A federal judge ruled Monday that Pennsylvania must count undated or wrongly dated mail-in ballots, finding that a previous law rejecting such ballots violated the First and 14th Amendments.
The ruling stems from a lawsuit, originally filed in 2022 by three Pennsylvania voters, along with the campaign of U.S. Sen. John Fetterman (D), the Democratic Senatorial Campaign Committee and the Democratic Congressional Campaign Committee, challenging the state’s instructions to county boards of elections that any mail-in ballot that’s timely cast but either missing a date or containing the wrong date on the outer return envelopes should not be counted.

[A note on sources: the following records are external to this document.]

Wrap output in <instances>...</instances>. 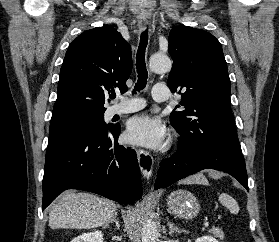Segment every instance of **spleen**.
Masks as SVG:
<instances>
[{
    "label": "spleen",
    "instance_id": "spleen-1",
    "mask_svg": "<svg viewBox=\"0 0 279 242\" xmlns=\"http://www.w3.org/2000/svg\"><path fill=\"white\" fill-rule=\"evenodd\" d=\"M219 201L222 205L227 207L231 213L237 214L239 212V206L235 199L226 193L219 194Z\"/></svg>",
    "mask_w": 279,
    "mask_h": 242
}]
</instances>
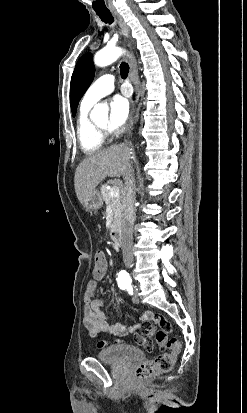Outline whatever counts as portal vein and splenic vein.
I'll return each mask as SVG.
<instances>
[{
	"label": "portal vein and splenic vein",
	"instance_id": "obj_1",
	"mask_svg": "<svg viewBox=\"0 0 247 413\" xmlns=\"http://www.w3.org/2000/svg\"><path fill=\"white\" fill-rule=\"evenodd\" d=\"M110 196H119L120 188L119 186H112V188H108Z\"/></svg>",
	"mask_w": 247,
	"mask_h": 413
}]
</instances>
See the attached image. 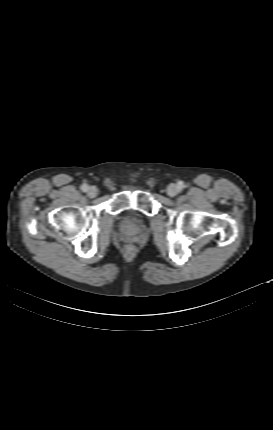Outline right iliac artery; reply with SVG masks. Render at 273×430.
<instances>
[{
    "label": "right iliac artery",
    "mask_w": 273,
    "mask_h": 430,
    "mask_svg": "<svg viewBox=\"0 0 273 430\" xmlns=\"http://www.w3.org/2000/svg\"><path fill=\"white\" fill-rule=\"evenodd\" d=\"M88 189H89V187H88V185H87V184H83V185L81 186V190H82L83 192H87V191H88Z\"/></svg>",
    "instance_id": "right-iliac-artery-1"
}]
</instances>
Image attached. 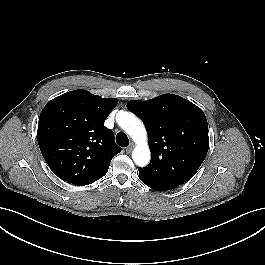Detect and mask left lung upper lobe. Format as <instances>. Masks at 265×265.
<instances>
[{"instance_id": "left-lung-upper-lobe-1", "label": "left lung upper lobe", "mask_w": 265, "mask_h": 265, "mask_svg": "<svg viewBox=\"0 0 265 265\" xmlns=\"http://www.w3.org/2000/svg\"><path fill=\"white\" fill-rule=\"evenodd\" d=\"M148 131L151 161L138 168L139 176L166 189H174L193 177L209 148L208 124L203 111L174 94L147 101H129Z\"/></svg>"}]
</instances>
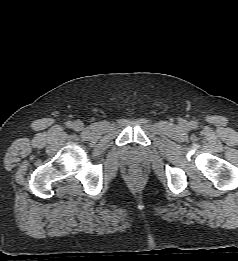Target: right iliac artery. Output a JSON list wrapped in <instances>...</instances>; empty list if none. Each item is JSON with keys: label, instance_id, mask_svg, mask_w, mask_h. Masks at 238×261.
Wrapping results in <instances>:
<instances>
[{"label": "right iliac artery", "instance_id": "right-iliac-artery-1", "mask_svg": "<svg viewBox=\"0 0 238 261\" xmlns=\"http://www.w3.org/2000/svg\"><path fill=\"white\" fill-rule=\"evenodd\" d=\"M66 126H67L68 128H72V127H73V122H72V121H67V122H66Z\"/></svg>", "mask_w": 238, "mask_h": 261}]
</instances>
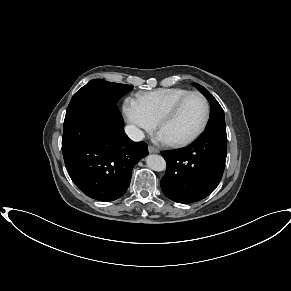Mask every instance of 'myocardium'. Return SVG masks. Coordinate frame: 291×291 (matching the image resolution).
Wrapping results in <instances>:
<instances>
[{"mask_svg": "<svg viewBox=\"0 0 291 291\" xmlns=\"http://www.w3.org/2000/svg\"><path fill=\"white\" fill-rule=\"evenodd\" d=\"M192 96H199L205 104V114L203 121L199 128L189 137L181 139V140H176V141H168V143L173 146V147H184L187 146L191 143H193L195 140H197L205 131L209 119H210V104L207 98L200 92L197 91H191L185 96H183L181 99H179L158 121V129L161 131L163 126L167 124L169 121L174 119L177 114L179 113L180 109L184 105V103Z\"/></svg>", "mask_w": 291, "mask_h": 291, "instance_id": "f54148a6", "label": "myocardium"}]
</instances>
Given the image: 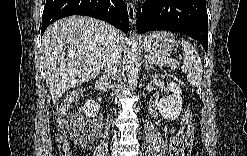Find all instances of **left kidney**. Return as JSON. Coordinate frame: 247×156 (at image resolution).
Here are the masks:
<instances>
[{"label":"left kidney","instance_id":"1","mask_svg":"<svg viewBox=\"0 0 247 156\" xmlns=\"http://www.w3.org/2000/svg\"><path fill=\"white\" fill-rule=\"evenodd\" d=\"M168 90L172 92L171 95L160 99L157 103L159 113L168 120H175L181 113L183 99L181 97L180 85L170 82L167 86Z\"/></svg>","mask_w":247,"mask_h":156}]
</instances>
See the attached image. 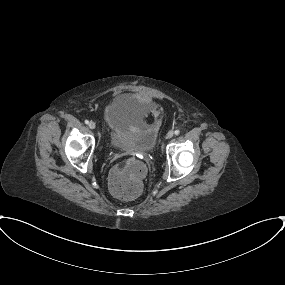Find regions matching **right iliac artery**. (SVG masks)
I'll list each match as a JSON object with an SVG mask.
<instances>
[{"mask_svg":"<svg viewBox=\"0 0 285 285\" xmlns=\"http://www.w3.org/2000/svg\"><path fill=\"white\" fill-rule=\"evenodd\" d=\"M85 124H89V121H88V120H85Z\"/></svg>","mask_w":285,"mask_h":285,"instance_id":"82829eb1","label":"right iliac artery"}]
</instances>
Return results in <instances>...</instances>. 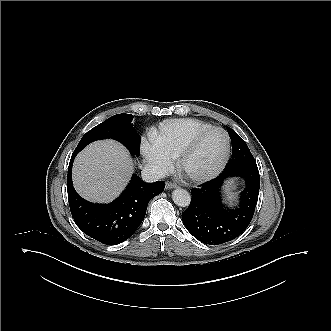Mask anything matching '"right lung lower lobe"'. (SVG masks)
<instances>
[{"label":"right lung lower lobe","instance_id":"1","mask_svg":"<svg viewBox=\"0 0 331 331\" xmlns=\"http://www.w3.org/2000/svg\"><path fill=\"white\" fill-rule=\"evenodd\" d=\"M74 151L69 163L67 190L70 210L78 227L88 236L106 244L116 245L128 239L143 221L147 204L164 188L163 181L148 184L133 175L123 193L107 205L94 204L80 197L72 184L71 170Z\"/></svg>","mask_w":331,"mask_h":331}]
</instances>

In the lawsuit, the plaintiffs argued that not counting undated mail-in ballots violates the Materiality Provision of the Civil Rights Act because it denies an individual the right to vote for a reason that is not material to determining that individual’s eligibility. The plaintiffs argued that the date requirement is immaterial because “Pennsylvania law determines voter eligibility based on the date of the election—rather than the date of marking the ballot—[so] the Date Instruction provides no information about whether a voter is qualified.”
The plaintiffs also argued that rejecting undated mail-in ballots also violates the First and 14th Amendments by placing an undue burden on the right to vote.
In her ruling, District Court Judge Susan Paradise Baxter, who was appointed by President Donald Trump in his first term, found that the state didn’t violate the Materiality Provision, citing a previous federal court ruling that found a date requirement on mail-in ballots doesn’t violate that particular provision of the Civil Rights Act.
But the court in this case found that Pennsylvania did violate the First and 14th Amendments “by imposing impermissible burdens on Pennsylvanians’ fundamental right to vote—burdens that are not justified by any state interest.”
The issue of counting undated mail-in ballots was also the focal point of a series of post-election lawsuits last year in Pennsylvania, in the hotly contested U.S. Senate race between Sen. David McCormick (R) and former Sen. Bob Casey (D). Three Pennsylvania counties — Bucks, Montgomery and Philadelphia — decided to count undated mail-in ballots, despite two previous Pennsylvania Supreme Court orders in similar lawsuits that temporarily halted all counties from counting such ballots. McCormick and the Republican National Committee sued in all 67 Pennsylvania counties to ensure that no undated mail-in ballots would be counted in the 2024 election. After the state Supreme Court’s ruling on the issue in September, there was some ambiguity on how it would affect the November general election, which is why some boards of elections went ahead with counting undated mail-in ballots.
With this ruling, Pennsylvania can’t reject any mail-in ballots that have undated or wrongly dated return envelopes. But a similar case is still playing out in state court, with the Pennsylvania Supreme Court set to decide if counting such ballots violates the state constitution.